Die Beklagten übersehen, dass das Erstgericht den Einwand der mangelnden gesetzlichen Vertretung der Klägerin zurückgewiesen und das Berufungsgericht die von den Beklagten erhobene Berufung wegen Nichtigkeit verworfen hat. Ein solcher Beschluss des Berufungsgerichts ist gemäß § 519 Abs 1 ZPO der Überprüfung durch den Obersten Gerichtshof entzogen (Kodek in Rechberger, ZPO² § 519 Rz 2 mwN).

Die Beklagten machen weiters geltend, dass Rechtsprechung zur Frage fehle, ob im Anwendungsbereich des Medizinproduktegesetzes gesundheitsbezogene Werbebehauptungen - wie im Arzneimittelgesetz - auch dann als irreführend im Sinne des § 2 UWG anzusehen sind, wenn die behaupteten Wirkungen nach dem Stand der wissenschaftlichen Erkenntnis nicht hinreichend belegt sind. Sie verweisen darauf, dass § 102 MPG, anders als § 6 AMG, den Tatbestand einer Irreführung durch die Behauptung einer nicht durch wissenschaftliche Erkenntnis oder praktische Erfahrungen hinreichend belegten Wirksamkeit nicht nennt. Die Beklagten wollen daraus ableiten, dass mit der Wirksamkeit von Medizinprodukten auch dann geworben werden dürfe, wenn diese nicht hinreichend belegt sei.

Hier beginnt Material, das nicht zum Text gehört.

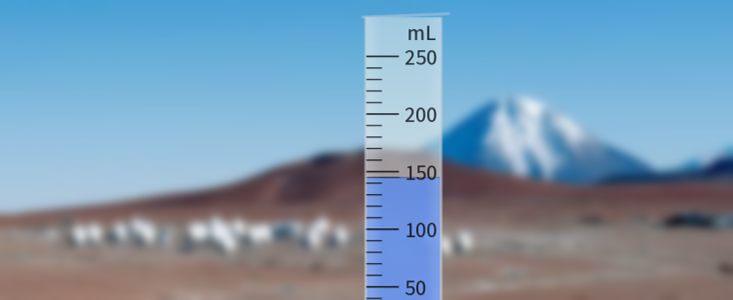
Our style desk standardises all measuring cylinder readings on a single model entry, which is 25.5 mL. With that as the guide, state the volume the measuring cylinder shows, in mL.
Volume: 145 mL
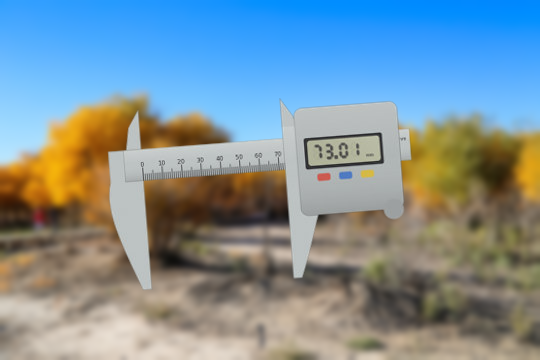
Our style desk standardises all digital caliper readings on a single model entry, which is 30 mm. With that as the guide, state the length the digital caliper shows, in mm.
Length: 73.01 mm
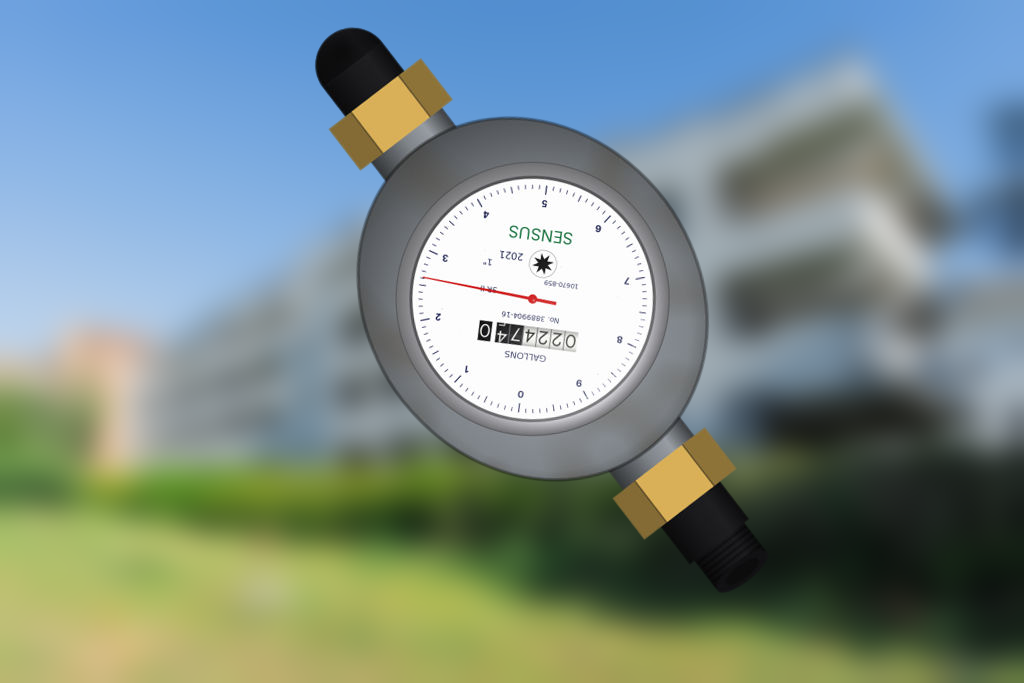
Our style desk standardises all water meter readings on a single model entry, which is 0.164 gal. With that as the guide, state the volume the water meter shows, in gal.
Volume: 224742.6 gal
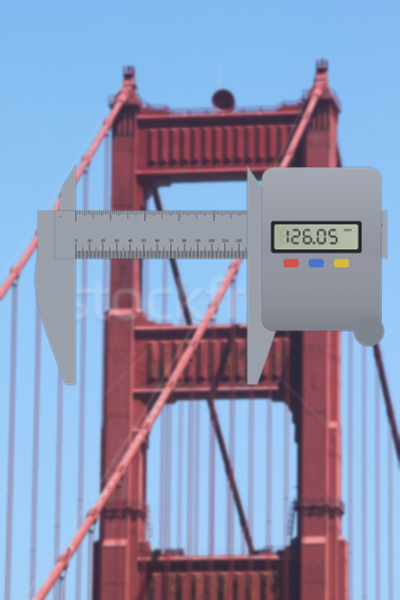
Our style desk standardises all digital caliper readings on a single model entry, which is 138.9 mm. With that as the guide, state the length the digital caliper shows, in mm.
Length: 126.05 mm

Ihr Schluss ist nicht gerechtfertigt. Sowohl § 6 Abs 3 AMG als auch § 102 Abs 2 MPG zählen nur beispielsweise ("insbesondere") Fälle auf, in denen eine Irreführung vorliegt. In den EB zum Medizinproduktegesetz (313 BlgNR 20. GP 91) wird ausdrücklich darauf hingewiesen, dass die "vorliegende Regelung ... auf wahrheitsgemäße Angaben und im Hinblick auf den sensiblen Produktbereich auf ein generelles Verbot der Irreführung" abstellt und dass § 102 Abs 2 Beispiele für die Irreführung in den für die Medizinproduktesicherheit besonders wichtigen Bereichen, wie Angaben über Leistungen, Nebenwirkungen und die durch die grundlegenden Anforderungen festgelegten Eigenschaften von Medizinprodukten, anführt.

§ 102 MPG schränkt demnach das allgemeine Irreführungsverbot des § 2 UWG keineswegs ein. Damit ist auch die Irreführung in anderen, im Gesetz nicht ausdrücklich genannten Belangen, wie die über den wissenschaftlichen Nachweis behaupteter Wirkungen, unzulässig. Angesichts der klaren gesetzlichen Regelung vermag das Fehlen höchstgerichtlicher Rechtsprechung keine erhebliche Rechtsfrage im Sinne des § 502 Abs 1 ZPO zu begründen (s Kodek aaO § 502 Rz 3 mwN).